Available records:
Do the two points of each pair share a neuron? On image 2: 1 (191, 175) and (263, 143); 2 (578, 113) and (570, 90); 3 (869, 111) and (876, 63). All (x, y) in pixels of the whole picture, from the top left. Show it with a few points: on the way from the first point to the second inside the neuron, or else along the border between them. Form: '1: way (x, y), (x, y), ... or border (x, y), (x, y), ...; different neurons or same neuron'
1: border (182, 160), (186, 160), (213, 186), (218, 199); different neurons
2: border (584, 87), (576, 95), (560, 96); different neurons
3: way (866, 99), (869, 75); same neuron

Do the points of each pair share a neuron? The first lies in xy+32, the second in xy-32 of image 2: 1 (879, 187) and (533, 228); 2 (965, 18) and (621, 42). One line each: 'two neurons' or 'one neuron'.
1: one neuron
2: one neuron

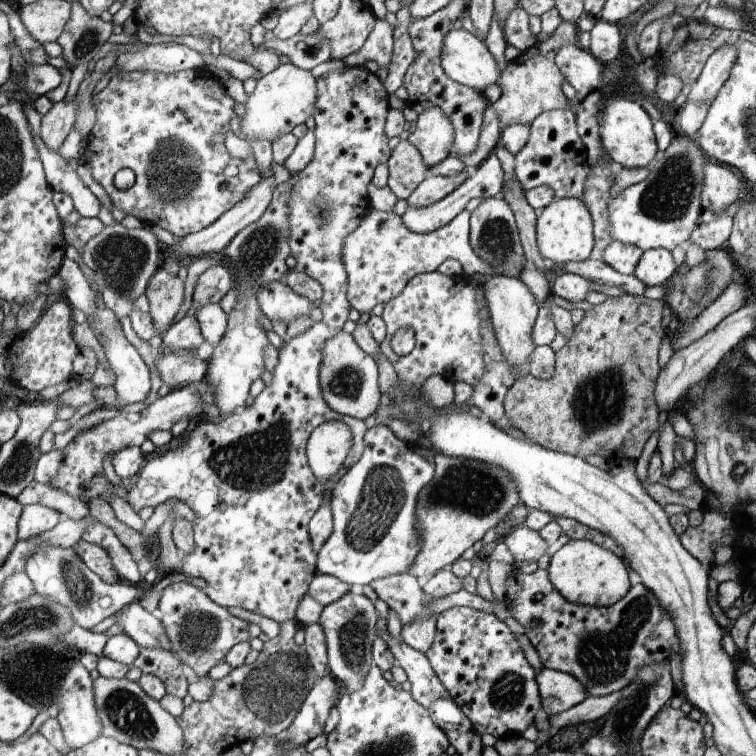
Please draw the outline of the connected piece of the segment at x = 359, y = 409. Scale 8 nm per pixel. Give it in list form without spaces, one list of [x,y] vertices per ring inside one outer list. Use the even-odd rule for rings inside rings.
[[[340,331],[322,347],[324,360],[321,366],[322,395],[334,412],[355,419],[366,420],[380,404],[378,372],[372,356],[358,346],[353,335]]]

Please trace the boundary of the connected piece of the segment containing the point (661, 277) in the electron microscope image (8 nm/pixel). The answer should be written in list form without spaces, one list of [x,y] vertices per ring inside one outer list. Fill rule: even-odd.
[[[650,249],[643,251],[633,275],[648,287],[665,285],[674,272],[677,266],[669,250]]]

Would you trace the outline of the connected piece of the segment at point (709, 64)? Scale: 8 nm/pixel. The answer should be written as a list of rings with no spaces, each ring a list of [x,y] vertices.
[[[734,44],[718,48],[706,61],[697,82],[687,95],[689,102],[713,102],[722,85],[728,80],[734,62],[738,58],[738,50]]]

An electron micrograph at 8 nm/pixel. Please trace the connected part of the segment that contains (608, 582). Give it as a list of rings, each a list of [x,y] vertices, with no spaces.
[[[587,538],[570,539],[551,556],[547,570],[553,587],[570,604],[607,607],[624,598],[632,586],[630,572],[626,570],[622,558]]]

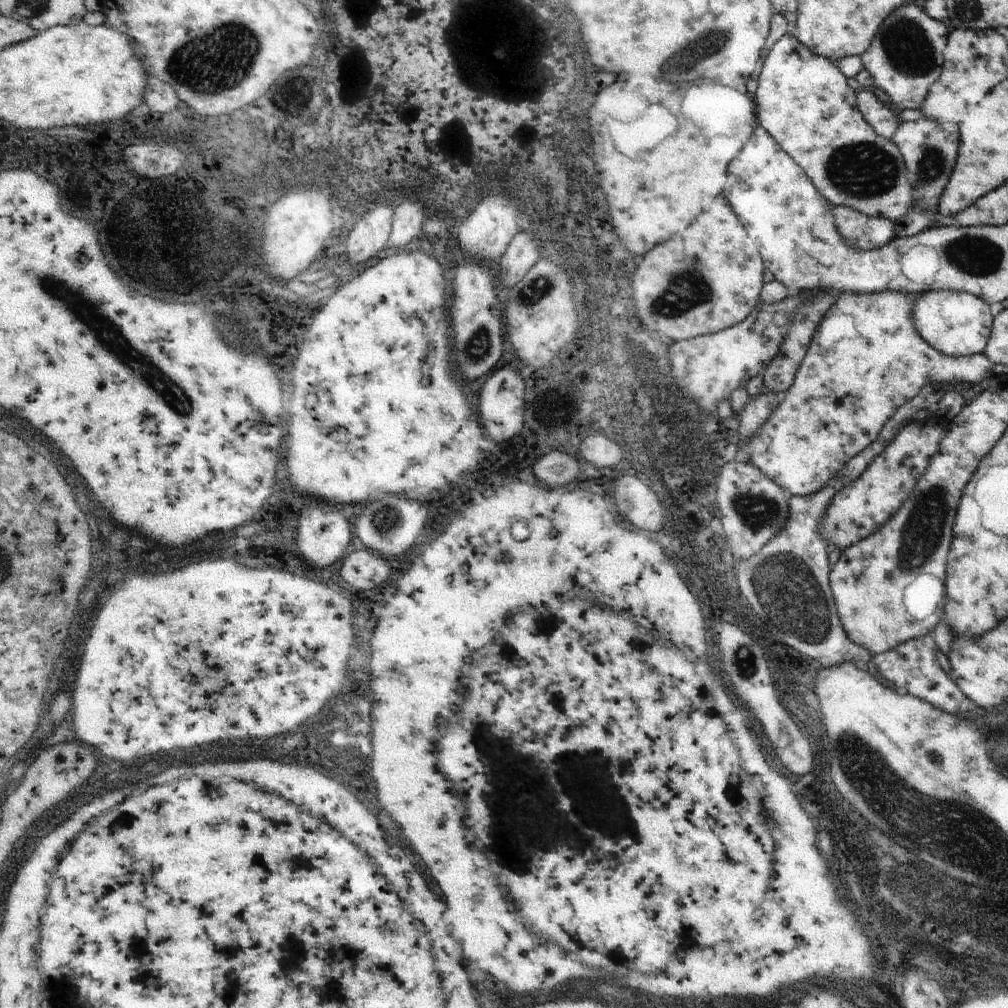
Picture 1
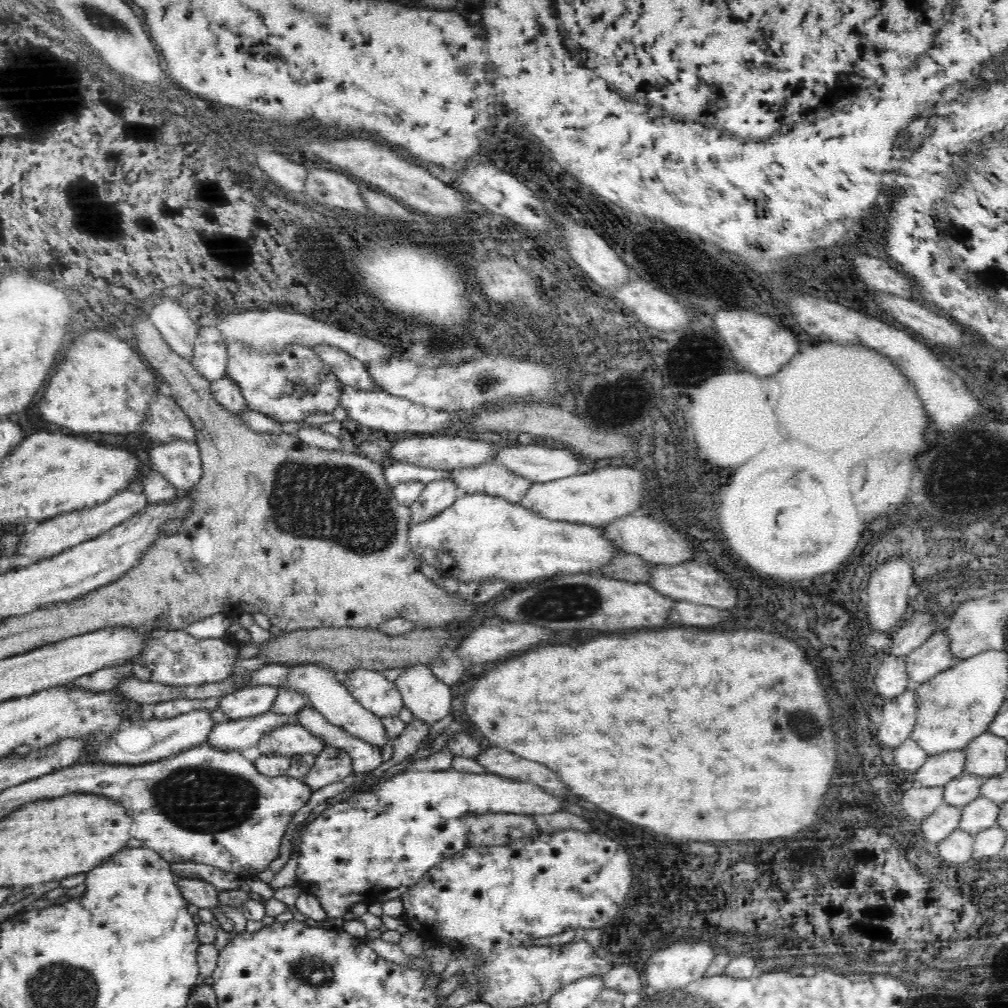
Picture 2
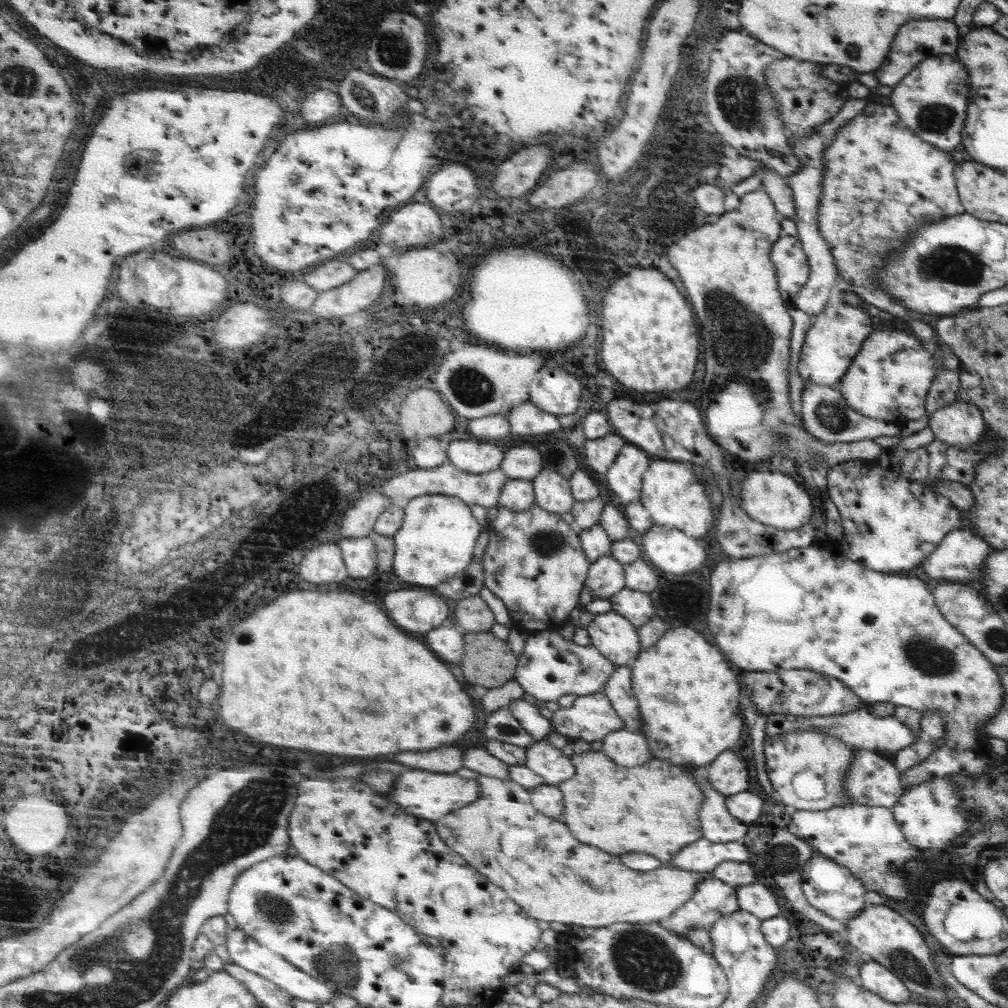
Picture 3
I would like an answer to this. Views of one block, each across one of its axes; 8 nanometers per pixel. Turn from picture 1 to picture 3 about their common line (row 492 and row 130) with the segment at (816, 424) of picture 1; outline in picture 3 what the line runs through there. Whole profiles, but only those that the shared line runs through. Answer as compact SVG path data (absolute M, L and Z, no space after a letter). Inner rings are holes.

Problem details: Output each line of the records exactly. Any picture is skipped.

Your solution:
Do the two points of each pair share a neuron? On image 2: 1 (191, 175) and (263, 143); 2 (578, 113) and (570, 90); 3 (869, 111) and (876, 63). All (x, y) in pixels of the whole picture, from the top left. Show it with a few points: on the way from the first point to the second inside the neuron, or else along the border between them. Form: '1: way (x, y), (x, y), ... or border (x, y), (x, y), ...; different neurons or same neuron'
1: border (182, 160), (186, 160), (213, 186), (218, 199); different neurons
2: border (584, 87), (576, 95), (560, 96); different neurons
3: way (866, 99), (869, 75); same neuron

Do the points of each pair share a neuron? The first lies in xy+32, the second in xy-32 of image 2: 1 (879, 187) and (533, 228); 2 (965, 18) and (621, 42). One line each: 'two neurons' or 'one neuron'.
1: one neuron
2: one neuron

Please draw the outline of the connected piece of the segment at x = 359, y = 409. Scale 8 nm per pixel. Give it in list form without spaces, one list of [x,y] vertices per ring inside one outer list. Use the even-odd rule for rings inside rings.
[[[340,331],[322,347],[324,360],[321,366],[322,395],[334,412],[355,419],[366,420],[380,404],[378,372],[372,356],[358,346],[353,335]]]

Please trace the boundary of the connected piece of the segment containing the point (661, 277) in the electron microscope image (8 nm/pixel). The answer should be written in list form without spaces, one list of [x,y] vertices per ring inside one outer list. Fill rule: even-odd.
[[[650,249],[643,251],[633,275],[648,287],[665,285],[674,272],[677,266],[669,250]]]

Would you trace the outline of the connected piece of the segment at point (709, 64)? Scale: 8 nm/pixel. The answer should be written as a list of rings with no spaces, each ring a list of [x,y] vertices.
[[[734,44],[718,48],[706,61],[697,82],[687,95],[689,102],[713,102],[722,85],[728,80],[734,62],[738,58],[738,50]]]

An electron micrograph at 8 nm/pixel. Please trace the connected part of the segment that contains (608, 582). Give it as a list of rings, each a list of [x,y] vertices, with no spaces.
[[[587,538],[570,539],[551,556],[547,570],[553,587],[570,604],[607,607],[624,598],[632,586],[630,572],[626,570],[622,558]]]

Picture 1
Picture 2
Picture 3
I would like an answer to this. Views of one block, each across one of its axes; 8 nanometers per pixel. Turn from picture 1 to picture 3 about their common line (row 492 and row 130) with the segment at (816, 424) of picture 1; outline in picture 3 what the line runs through there. Whole profiles, but only those that the shared line runs through. Answer as compact SVG path data (absolute M, L and Z, no space after a letter). Inner rings are holes.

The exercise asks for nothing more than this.